A thought struck her, but before she could frame it into words, Mrs. Woods came down the stairs again and walked back into the dining-room, indicating that Ann should follow her. She closed the door and leaned back against it.
“I shall be glad when that girl has gone,” she said, with a frown. “She was far too interested in Emma’s reactions about you. Odd that the little monkey hasn’t accepted you. I didn’t think children had long memories.”
“They usually haven’t,” Ann replied. “At least, not at Emma and Guy’s age.”
“When you’ve been here a few days, they’ll accept you,” Mrs. Woods said, with bright confidence. “Perhaps, as you suggest, it will be best not to see much of them until after that Pollard girl has gone. I wish I’d packed her off without any notice.”

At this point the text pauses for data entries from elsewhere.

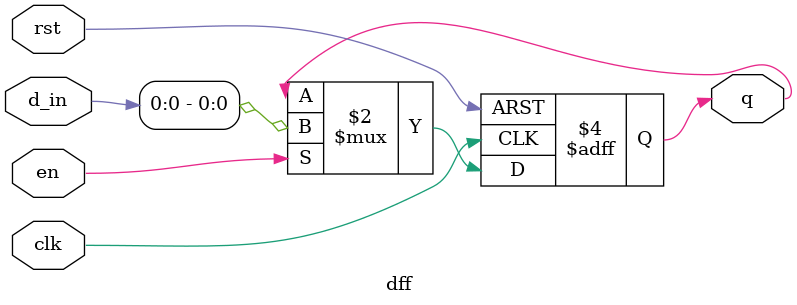
<source format=sv>
/*----------------------------------------------------------------------------------
-- Company: University
-- Engineer: student
-- Create Date: 24.10.2016 
-- Module Name: D-flipflop - Behavioral
-- Project Name: D-flipflop
-- Target Devices: 
-- HDL: SystemVerilog
-- Tool Versions: ModelSim Altera starter edition
-- Description: D-flipflop with asynchronous reset and enable signal
-- Revision 0.01 - File Created
----------------------------------------------------------------------------------*/

module dff(input logic clk,
		input logic rst,
		input logic en,
		input logic [7:0] d_in,
		output logic q);
//asynchronous rst
always_ff @ (posedge clk, posedge rst)
	if(rst) q <= 8'b0;
	else if(en) q <= d_in;
endmodule

</source>
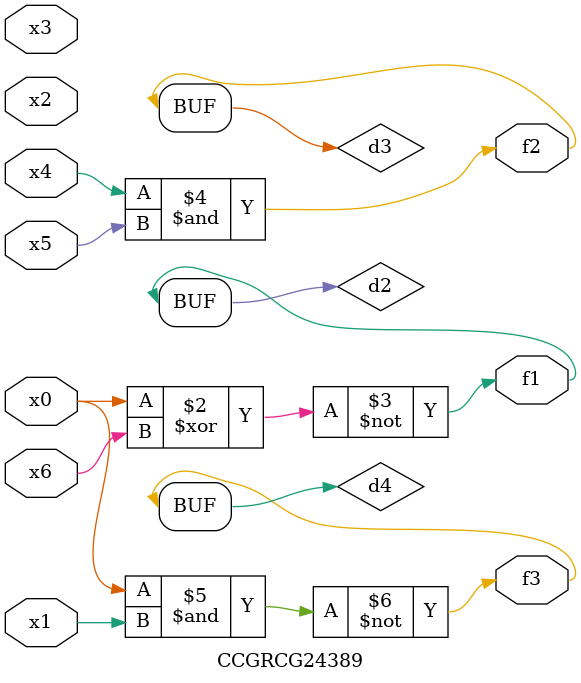
<source format=v>
module CCGRCG24389(
	input x0, x1, x2, x3, x4, x5, x6,
	output f1, f2, f3
);

	wire d1, d2, d3, d4;

	nor (d1, x0);
	xnor (d2, x0, x6);
	and (d3, x4, x5);
	nand (d4, x0, x1);
	assign f1 = d2;
	assign f2 = d3;
	assign f3 = d4;
endmodule

</source>
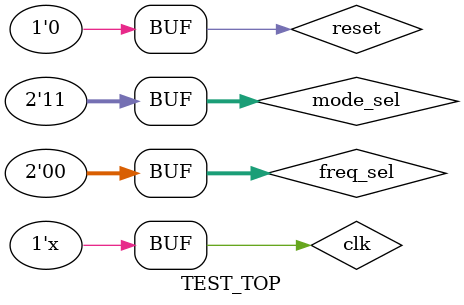
<source format=v>
`timescale 1ns / 1ps


module TEST_TOP;

	// Inputs
	reg [1:0] freq_sel;
	reg [1:0] mode_sel;
	reg reset;
	reg clk;

	// Outputs
	wire [7:0] OUT;

	// Instantiate the Unit Under Test (UUT)
	TOP uut (
		.freq_sel(freq_sel), 
		.mode_sel(mode_sel), 
		.reset(reset), 
		.clk(clk), 
		.OUT(OUT)
	);
	always begin #1;clk=~clk; end
	initial begin
		// Initialize Inputs
		freq_sel = 3;
		mode_sel = 0;
		reset = 0;
		clk = 0;
		#100;
		reset = 1;
		#100;
		reset = 0;
		#100;
		
		//change mode: 1-2-3-4
		mode_sel = 1;
		#100000;
		mode_sel = 2;
		#100000;
		mode_sel = 3;
		#100000;
		
        
		// change frequency
		freq_sel = 2;
		#100000;
		freq_sel = 1;
		#100000;
		freq_sel = 0;
		#100000;

	end
      
endmodule


</source>
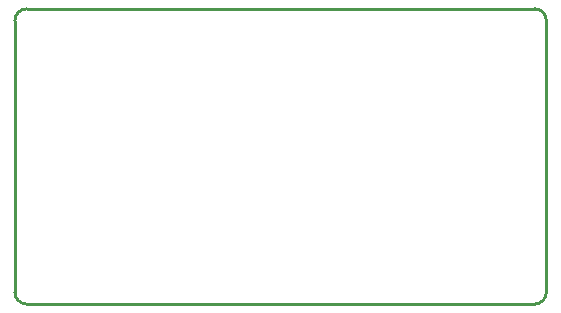
<source format=gm1>
G04*
G04 #@! TF.GenerationSoftware,Altium Limited,Altium Designer,22.6.1 (34)*
G04*
G04 Layer_Color=16711935*
%FSLAX44Y44*%
%MOMM*%
G71*
G04*
G04 #@! TF.SameCoordinates,64BB26C1-36A9-42FA-8A83-9A0FAFC5C5BC*
G04*
G04*
G04 #@! TF.FilePolarity,Positive*
G04*
G01*
G75*
%ADD11C,0.2540*%
D11*
X10000Y250000D02*
G03*
X0Y240000I0J-10000D01*
G01*
Y10000D02*
G03*
X10000Y-0I10000J0D01*
G01*
X440000Y0D02*
G03*
X450000Y10000I0J10000D01*
G01*
X450000Y240000D02*
G03*
X440000Y250000I-10000J0D01*
G01*
X10000Y-0D02*
X440000Y0D01*
X450000Y10000D02*
Y240000D01*
X10000Y250000D02*
X440000D01*
X0Y10000D02*
Y240000D01*
M02*

</source>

“I don’t think she wants to go,” Ann murmured unhappily. It was odd that something which had been in the forefront of her mind all the morning should be so difficult to mention. Why on earth when she had first seen Mrs. Woods this morning had she not just remarked casually: “Mr. Sherrarde called last night after you had gone out. He stayed only a few minutes.”
It ought to have been as easy as that, but it just wasn’t. If she had already given that information it would be quite natural to go on to say now that Mr. Sherrarde had spoken last night of Miss Pollard’s staying on.
Mrs. Woods’ next grim remark didn’t make it any easier. “Well, she’s certainly going. And don’t think that it’s anything to do with your coming here. She’s an inefficient slut. She allowed the children to run away and they were found on the main road by—”
She stopped there in order to compose her expression, remembering that she was endeavoring to hide from this girl as long as possible the antagonism which existed between herself and all who resided at Dainty’s End.